Holding the phone in front of one’s face in tourist fashion, the user receives nearby points of interest based on what he or she can actually see. The app feature three layers of information:
AR Basic Navigation. A visualization of walking routes through augmented reality.
Enhanced Map Content. Overlays of information and content related to user location in AR — for example, streets and points of interest.
Urban Visual Positioning. Recognition, positioning and directional information via computer vision.
AR basic navigation, available everywhere that is supported by Apple Maps, visualizes routes with arrows shown in augmented reality. AR basic navigation uses GPS to estimate the absolute position of the user, and visual inertial odometry (VIO) to track their local movement. Blippar integrates GPS and VIO by building on the ARCL library, which uses Apple’s ARKit for VIO and Core Location for GPS.
GPS alone doesn’t give a high enough level of accuracy when looking at the map and has an average error rate of 16 m in cities, according to Blippar, which claims its urban visual positioning provides more than twice its accuracy.
Columbus, Ohio, has positioned itself smartly for an autonomous future, taking a lead role in pilot projects on infrastructure and autonomous air and road transport.
The city will draw on up to $40 million in grants from the U.S. Department of Transportation, $10 million from Vulcan, Inc,. and $500 million in local private pledges.
Carla Bailo, assistant vice president for mobility research and business development at Ohio State University (OSU), presented the city’s ambitious program at ION GNSS+.

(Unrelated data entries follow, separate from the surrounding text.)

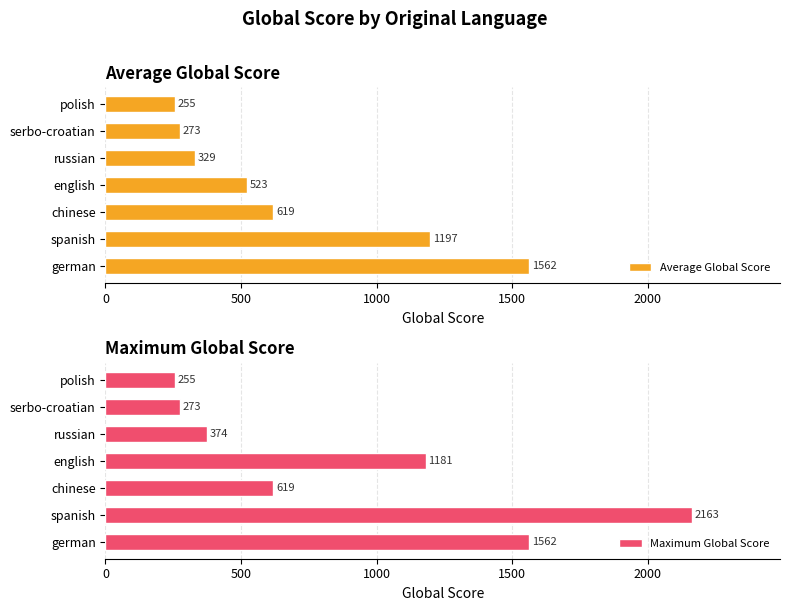

What is the lowest value of the Average Global Score series?

255.0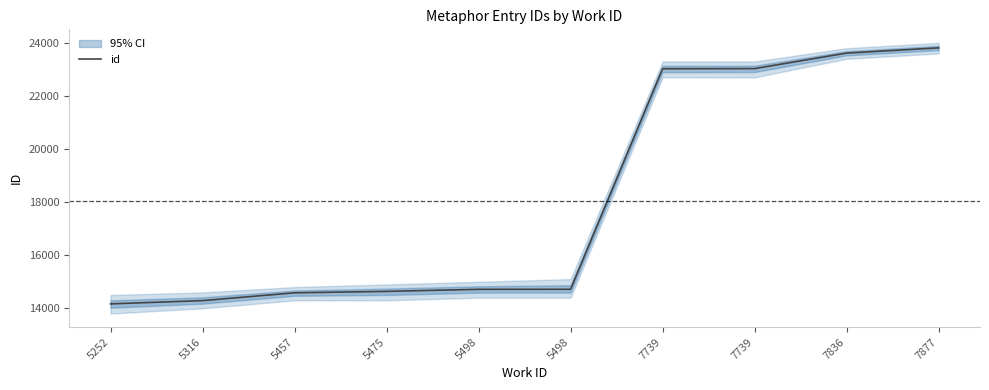

Is this an area chart (filled region under the line)?

No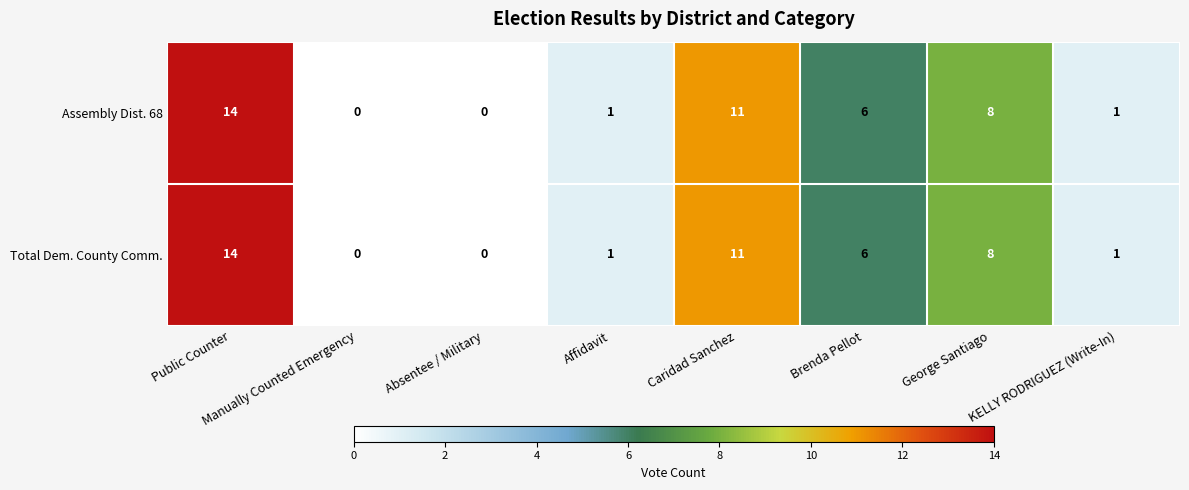

Is it true that Total Dem. County Comm. equals 0 at Manually Counted Emergency?

True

In “Position, Navigation and Timing — An Enabling Technology for Mobility and Smart Cities,” she focused on a triple-zero target: zero accidents and fatalities, zero carbon footprint and zero stress.
Smart Columbus will put six autonomous shuttle buses in the commercial district, coordinate truck platooning, time deliveries and manage parking to reduce congestion, and undertake drone delivery of medical supplies and other critical needs. Multimodal transit apps, mobility assistance for those with disabilities and pedestrian collision avoidance will be based on real-time data on transit options and availability, as well as traffic information, road and weather conditions.
Position, navigation and timing (PNT) technologies play a central role in smart cities: vehicle-to-vehicle and vehicle-to-infrastructure communication, autonomous navigation and collision avoidance, location-based services and smart, resilient infrastructure.
Smart Columbus envisions the city as a center for high-tech transportation research and innovation. OSU’s partnerships with mobility companies and vehicle manufacturers, industry groups and government agencies contribute to the city’s comprehensive approach to the smart city project. Through its expertise in sensors, communication, PNT, transportation, autonomous and connected vehicles, and geospatial science and engineering, OSU will serve as the lead researcher on Smart Columbus.
Dorota Grejner-Brzezinska, OSU professor and frequent contributor to GPS World, in her new role as associate dean for research at OSU’s College of Engineering will be a key participant in research projects on ways to integrate self-driving cars, deliver high-definition 3D maps and metadata, use sensors to better connect vehicles for safety and efficiency, and find better ways to move people around the city when they don’t have access to a car.